Thanks for the encouragement. The usage of CRDTs is a bit unusual. They are used basically as merge algorithms for 3-way merging. It makes a CRDT (eg text editing CRDT), diffs the changes between common ancestor and one fork, and applies those to the CRDT. It then gets the diffs from the other fork, and applies those to the CRDT. The final value is taken from the CRDT, and used, with the CRDT thrown away.

This doesn't give you all the advantages of a CRDT, in that it isn't recording times of actual keystrokes, but I find it still works pretty well as a merge algorithm. Better than most, and certainly better than discarding one of the conflicting forks data altogether.

One advantage of this approach, where the CRDT is used temporarily and discarded, is that the memory usage of the type doesn't grow over time. And another advantage is that if there is a bug in the CRDT, or a change to implementation, it should not matter: the type is not embedded in your data, so the risk of having to properly migrate it etc is not there. The data type you work with is literally just your struct. No magic in the data at all.

numist · December 16, 2024, 6:50pm

This is a really nice API, great work Drew.

I guess the tradeoff here is that it reintroduces the possibility for "wrong answers"^[1] because it's operating on diffs created at merge-time rather than a history of changes captured at edit-time. That's probably the right tradeoff for most applications, especially if your diff quality is good.

CRDTs are great at Collection-likes (including String), but scalar conflict-free types remain difficult to express in a friendly API because they require operator restrictions (e.g. numbers under only exponentiation, *//, or +/-). Curious if you have any thoughts/aspirations on the topic?

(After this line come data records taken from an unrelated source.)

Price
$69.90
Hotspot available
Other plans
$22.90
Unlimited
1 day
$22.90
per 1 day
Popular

Assuming the CRDT is maintaining its conflict-free nature here and "picking a winner" based on the diff's application. ↩︎

drewmccormack · December 16, 2024, 7:33pm

Yes, there is a trade off, but the CRDT merge is still typically better than most other merges. Eg it won’t interleave letters in words entered concurrently. You can play with the text merging in the Forked Model sample, and see it generally does a good job.

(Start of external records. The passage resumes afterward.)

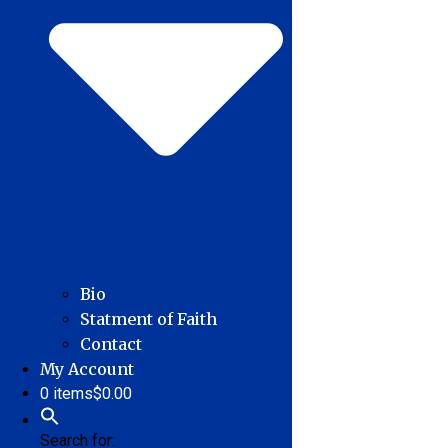
Bio
Statment of Faith
Contact
My Account
0 items
$0.00
Search for:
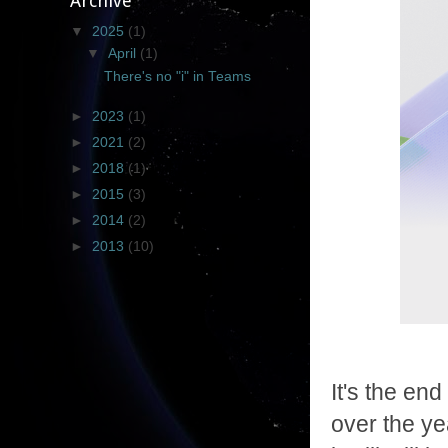
Archive
▼
2025
(1)
▼
April
(1)
There's no "i" in Teams
►
2023
(1)
►
2021
(2)
►
2018
(1)
►
2015
(3)
►
2014
(2)
►
2013
(10)
It's the en
over the ye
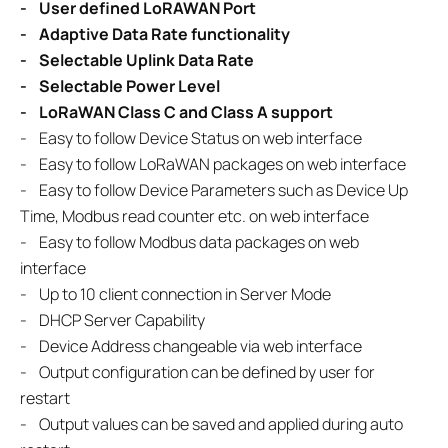
-
User defined LoRAWAN Port
-
Adaptive Data Rate functionality
-
Selectable Uplink Data Rate
-
Selectable Power Level
-
LoRaWAN Class C and Class A support
-
Easy to follow Device Status on web interface
-
Easy to follow LoRaWAN packages on web interface
- Easy to follow Device Parameters such as Device Up
Time, Modbus read counter etc. on web interface
- Easy to follow Modbus data packages on web
interface
- Up to 10 client connection in Server Mode
- DHCP Server Capability
- Device Address changeable via web interface
- Output configuration can be defined by user for
restart
- Output values can be saved and applied during auto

Scalars can be handled by certain CRDTs. Eg a simple counter keeps subcounts for each peer, ie a dictionary of subcounts, and sums them to produce a result.

I haven’t added that though, because in Forked, where you always have a common ancestor, it is pretty trivial to make a little struct which is Mergeable and accumulates a scalar. The sample code includes examples (AccululatingInt, Balance).

It might be an idea to try to build some type of scalar accumulator in. Have to think about how best to do that in the API.